Minimizing Volatilization Loss of Sidedressed Nitrogen in Corn

One of the most challenging aspects of successfully managing nitrogen in corn is the fact that nitrogen from fertilizer can be lost from the soil before the crop is able to take it up. Nitrogen loss is not only a waste of resources, it also can have negative environmental impacts. Effective management practices can help reduce fertilizer N losses. This, in turn, increases the crop’s access to applied N, enabling greater crop uptake and yield.

Ammonia (NH₃) volatilization is a gaseous loss pathway that occurs when urea-containing fertilizers are used, especially when surface-applied. Following application, soil bacteria hydrolyze urea into one carbonic acid and two NH₃ molecules (Figure 1). If this reaction occurs within the soil, the NH₃ reacts with soil water to form NH₄⁺, which is then bound to the soil. If it occurs on the soil surface, the NH₃ can be lost into the air. Under the right conditions, a large fraction of surface-applied N can be lost to volatilization.

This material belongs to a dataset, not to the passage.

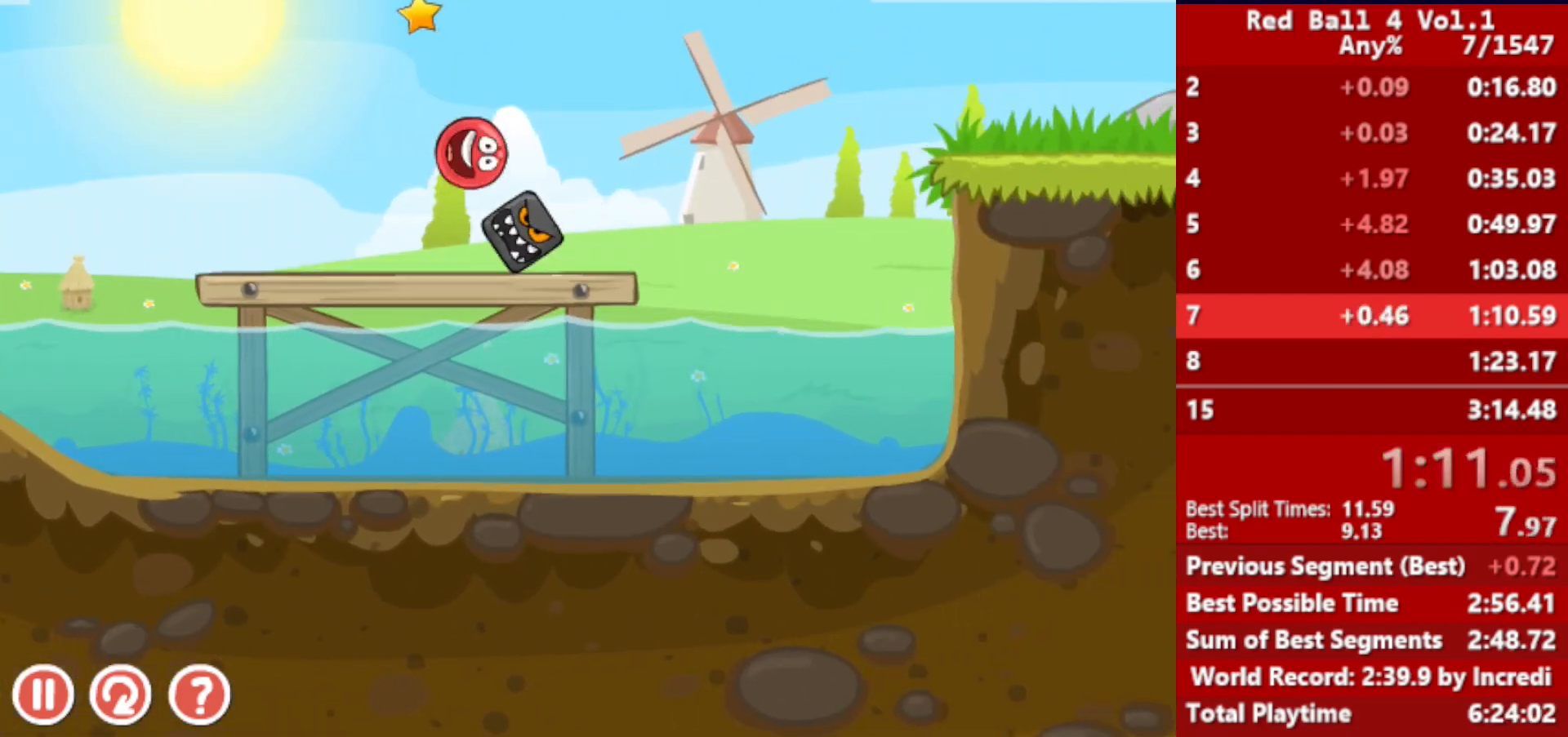
{"keys": ["right"], "events": [[300, "up", "up"]]}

Nitrogen stabilizers are products applied or mixed into N fertilizers with the aim of reducing environmental N loss. These products work by slowing the rate of key chemical reactions that can make applied N susceptible to loss. There are two main types of stabilizers on the market.

Urease inhibitors are products that slow the rate of urea hydrolysis, which can reduce volatilization losses. These products contain the active ingredients NBPT and/or NPPT. Common trade names for urease inhibitors include Agrotain®, ANVOL™, and PinnitMax® TG.

Nitrification inhibitors limit the rate of nitrification, which can reduce N losses from leaching and denitrification. Examples include the active ingredient nitrapyrin (Instinct NXTGEN® and N-Serve®) or pronitradine (Centuro®).

Some products contain both urease and nitrification inhibitors, known as ‘dual inhibitors’.

A three-year field study at five locations was conducted to measure the amount of N volatilization (N lost as NH₃) from different N sources, placement, and application timings when N was applied in-season to corn. The goal of this study was to provide management recommendations for increasing N use efficiency and minimizing N losses from in-season applications.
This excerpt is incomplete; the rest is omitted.